[OBJECTIF ÉNONCÉ]
Exprimez sous forme de liste JSON de chaînes les lignes ci-dessous, depuis la première jusqu'à celle contenant « genus: Luzula » incluse, avec une chaîne par ligne et sans les lignes vides.

============================================================

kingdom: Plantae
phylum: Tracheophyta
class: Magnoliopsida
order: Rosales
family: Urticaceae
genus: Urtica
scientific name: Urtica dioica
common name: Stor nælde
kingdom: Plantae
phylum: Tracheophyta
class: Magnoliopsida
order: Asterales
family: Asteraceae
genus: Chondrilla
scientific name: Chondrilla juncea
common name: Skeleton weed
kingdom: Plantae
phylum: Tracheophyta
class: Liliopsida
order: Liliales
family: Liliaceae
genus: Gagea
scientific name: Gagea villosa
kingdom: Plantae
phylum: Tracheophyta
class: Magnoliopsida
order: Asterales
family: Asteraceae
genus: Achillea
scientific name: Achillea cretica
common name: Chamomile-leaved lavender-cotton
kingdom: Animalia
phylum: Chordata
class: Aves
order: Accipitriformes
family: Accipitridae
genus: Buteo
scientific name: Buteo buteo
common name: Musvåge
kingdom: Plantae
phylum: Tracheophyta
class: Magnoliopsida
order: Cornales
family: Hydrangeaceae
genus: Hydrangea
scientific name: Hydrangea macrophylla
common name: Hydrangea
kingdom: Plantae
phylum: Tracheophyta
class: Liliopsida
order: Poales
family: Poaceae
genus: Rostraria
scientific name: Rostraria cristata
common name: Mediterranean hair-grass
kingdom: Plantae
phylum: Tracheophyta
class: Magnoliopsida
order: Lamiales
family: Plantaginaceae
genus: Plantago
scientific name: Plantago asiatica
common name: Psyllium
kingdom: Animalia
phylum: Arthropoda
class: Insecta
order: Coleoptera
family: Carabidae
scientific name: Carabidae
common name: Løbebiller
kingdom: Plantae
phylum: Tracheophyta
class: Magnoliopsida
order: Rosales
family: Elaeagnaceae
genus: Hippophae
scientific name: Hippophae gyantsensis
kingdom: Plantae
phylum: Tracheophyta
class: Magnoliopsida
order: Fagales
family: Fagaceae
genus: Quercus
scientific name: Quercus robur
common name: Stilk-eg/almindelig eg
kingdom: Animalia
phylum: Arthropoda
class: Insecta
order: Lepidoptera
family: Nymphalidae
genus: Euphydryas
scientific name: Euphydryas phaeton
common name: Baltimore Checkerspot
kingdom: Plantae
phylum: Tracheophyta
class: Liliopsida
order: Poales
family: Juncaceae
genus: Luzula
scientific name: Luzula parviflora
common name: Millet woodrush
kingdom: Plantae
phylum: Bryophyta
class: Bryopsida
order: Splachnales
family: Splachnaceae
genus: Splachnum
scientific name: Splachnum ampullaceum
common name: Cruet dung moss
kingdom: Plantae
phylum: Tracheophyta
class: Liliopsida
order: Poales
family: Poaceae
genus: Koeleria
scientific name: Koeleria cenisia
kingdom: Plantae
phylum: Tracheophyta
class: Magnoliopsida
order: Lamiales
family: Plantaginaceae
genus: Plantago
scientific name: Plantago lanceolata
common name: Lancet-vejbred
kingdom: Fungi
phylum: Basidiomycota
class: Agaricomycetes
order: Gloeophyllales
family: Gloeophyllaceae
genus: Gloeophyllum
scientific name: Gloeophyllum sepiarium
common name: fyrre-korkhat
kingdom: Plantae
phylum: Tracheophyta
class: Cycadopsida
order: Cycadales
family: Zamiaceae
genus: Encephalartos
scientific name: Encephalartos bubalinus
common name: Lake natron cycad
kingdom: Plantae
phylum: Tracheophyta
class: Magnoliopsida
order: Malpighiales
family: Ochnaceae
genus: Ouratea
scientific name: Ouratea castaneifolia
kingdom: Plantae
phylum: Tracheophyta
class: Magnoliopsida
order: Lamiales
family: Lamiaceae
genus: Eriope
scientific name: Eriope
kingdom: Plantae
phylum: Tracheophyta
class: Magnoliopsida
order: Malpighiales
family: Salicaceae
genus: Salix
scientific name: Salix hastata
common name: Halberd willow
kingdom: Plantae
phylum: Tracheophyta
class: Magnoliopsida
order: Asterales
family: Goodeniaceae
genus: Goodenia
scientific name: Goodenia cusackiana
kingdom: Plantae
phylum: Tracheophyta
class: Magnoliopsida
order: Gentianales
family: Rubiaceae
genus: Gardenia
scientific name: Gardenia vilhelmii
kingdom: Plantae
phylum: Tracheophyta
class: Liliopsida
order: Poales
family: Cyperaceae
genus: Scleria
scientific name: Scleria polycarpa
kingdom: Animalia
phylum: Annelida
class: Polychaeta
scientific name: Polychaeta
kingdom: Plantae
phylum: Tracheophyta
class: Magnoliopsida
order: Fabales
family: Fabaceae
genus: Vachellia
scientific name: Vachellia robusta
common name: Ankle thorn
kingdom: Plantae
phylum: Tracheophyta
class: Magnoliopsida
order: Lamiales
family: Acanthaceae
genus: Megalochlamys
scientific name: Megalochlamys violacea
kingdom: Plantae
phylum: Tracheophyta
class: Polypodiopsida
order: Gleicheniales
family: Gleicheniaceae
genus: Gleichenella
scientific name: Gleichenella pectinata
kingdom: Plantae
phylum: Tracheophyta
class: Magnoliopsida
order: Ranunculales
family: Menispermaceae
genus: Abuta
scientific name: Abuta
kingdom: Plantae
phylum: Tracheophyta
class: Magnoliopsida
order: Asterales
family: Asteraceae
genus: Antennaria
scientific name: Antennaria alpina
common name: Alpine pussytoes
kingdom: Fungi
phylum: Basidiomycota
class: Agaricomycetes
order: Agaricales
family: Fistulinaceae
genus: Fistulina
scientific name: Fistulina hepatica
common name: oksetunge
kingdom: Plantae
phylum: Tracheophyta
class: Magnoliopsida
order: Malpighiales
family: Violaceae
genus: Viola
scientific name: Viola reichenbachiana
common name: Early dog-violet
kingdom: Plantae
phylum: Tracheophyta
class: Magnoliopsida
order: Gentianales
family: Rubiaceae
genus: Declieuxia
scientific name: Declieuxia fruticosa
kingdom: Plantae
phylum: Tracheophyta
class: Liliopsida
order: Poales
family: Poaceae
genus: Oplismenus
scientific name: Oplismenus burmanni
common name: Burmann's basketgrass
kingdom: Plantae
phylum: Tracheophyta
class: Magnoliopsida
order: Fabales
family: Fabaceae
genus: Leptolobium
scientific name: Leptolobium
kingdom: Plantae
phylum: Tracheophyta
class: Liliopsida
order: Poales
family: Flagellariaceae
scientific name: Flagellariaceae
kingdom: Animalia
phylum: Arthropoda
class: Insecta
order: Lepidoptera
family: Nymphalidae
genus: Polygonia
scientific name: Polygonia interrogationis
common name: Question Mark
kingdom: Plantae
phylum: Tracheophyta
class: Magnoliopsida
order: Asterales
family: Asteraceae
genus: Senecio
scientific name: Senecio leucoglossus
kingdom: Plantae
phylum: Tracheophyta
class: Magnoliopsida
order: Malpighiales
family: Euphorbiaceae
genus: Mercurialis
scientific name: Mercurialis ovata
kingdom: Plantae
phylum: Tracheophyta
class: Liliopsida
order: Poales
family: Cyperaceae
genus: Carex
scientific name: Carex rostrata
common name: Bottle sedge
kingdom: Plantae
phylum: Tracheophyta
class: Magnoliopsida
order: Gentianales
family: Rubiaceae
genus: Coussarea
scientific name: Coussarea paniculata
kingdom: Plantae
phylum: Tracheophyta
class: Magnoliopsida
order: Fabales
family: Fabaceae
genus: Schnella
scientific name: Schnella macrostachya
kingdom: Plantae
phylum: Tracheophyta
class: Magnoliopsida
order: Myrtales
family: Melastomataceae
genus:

============================================================

[LA RÉPONSE]
[
  "kingdom: Plantae",
  "phylum: Tracheophyta",
  "class: Magnoliopsida",
  "order: Rosales",
  "family: Urticaceae",
  "genus: Urtica",
  "scientific name: Urtica dioica",
  "common name: Stor nælde",
  "kingdom: Plantae",
  "phylum: Tracheophyta",
  "class: Magnoliopsida",
  "order: Asterales",
  "family: Asteraceae",
  "genus: Chondrilla",
  "scientific name: Chondrilla juncea",
  "common name: Skeleton weed",
  "kingdom: Plantae",
  "phylum: Tracheophyta",
  "class: Liliopsida",
  "order: Liliales",
  "family: Liliaceae",
  "genus: Gagea",
  "scientific name: Gagea villosa",
  "kingdom: Plantae",
  "phylum: Tracheophyta",
  "class: Magnoliopsida",
  "order: Asterales",
  "family: Asteraceae",
  "genus: Achillea",
  "scientific name: Achillea cretica",
  "common name: Chamomile-leaved lavender-cotton",
  "kingdom: Animalia",
  "phylum: Chordata",
  "class: Aves",
  "order: Accipitriformes",
  "family: Accipitridae",
  "genus: Buteo",
  "scientific name: Buteo buteo",
  "common name: Musvåge",
  "kingdom: Plantae",
  "phylum: Tracheophyta",
  "class: Magnoliopsida",
  "order: Cornales",
  "family: Hydrangeaceae",
  "genus: Hydrangea",
  "scientific name: Hydrangea macrophylla",
  "common name: Hydrangea",
  "kingdom: Plantae",
  "phylum: Tracheophyta",
  "class: Liliopsida",
  "order: Poales",
  "family: Poaceae",
  "genus: Rostraria",
  "scientific name: Rostraria cristata",
  "common name: Mediterranean hair-grass",
  "kingdom: Plantae",
  "phylum: Tracheophyta",
  "class: Magnoliopsida",
  "order: Lamiales",
  "family: Plantaginaceae",
  "genus: Plantago",
  "scientific name: Plantago asiatica",
  "common name: Psyllium",
  "kingdom: Animalia",
  "phylum: Arthropoda",
  "class: Insecta",
  "order: Coleoptera",
  "family: Carabidae",
  "scientific name: Carabidae",
  "common name: Løbebiller",
  "kingdom: Plantae",
  "phylum: Tracheophyta",
  "class: Magnoliopsida",
  "order: Rosales",
  "family: Elaeagnaceae",
  "genus: Hippophae",
  "scientific name: Hippophae gyantsensis",
  "kingdom: Plantae",
  "phylum: Tracheophyta",
  "class: Magnoliopsida",
  "order: Fagales",
  "family: Fagaceae",
  "genus: Quercus",
  "scientific name: Quercus robur",
  "common name: Stilk-eg/almindelig eg",
  "kingdom: Animalia",
  "phylum: Arthropoda",
  "class: Insecta",
  "order: Lepidoptera",
  "family: Nymphalidae",
  "genus: Euphydryas",
  "scientific name: Euphydryas phaeton",
  "common name: Baltimore Checkerspot",
  "kingdom: Plantae",
  "phylum: Tracheophyta",
  "class: Liliopsida",
  "order: Poales",
  "family: Juncaceae",
  "genus: Luzula"
]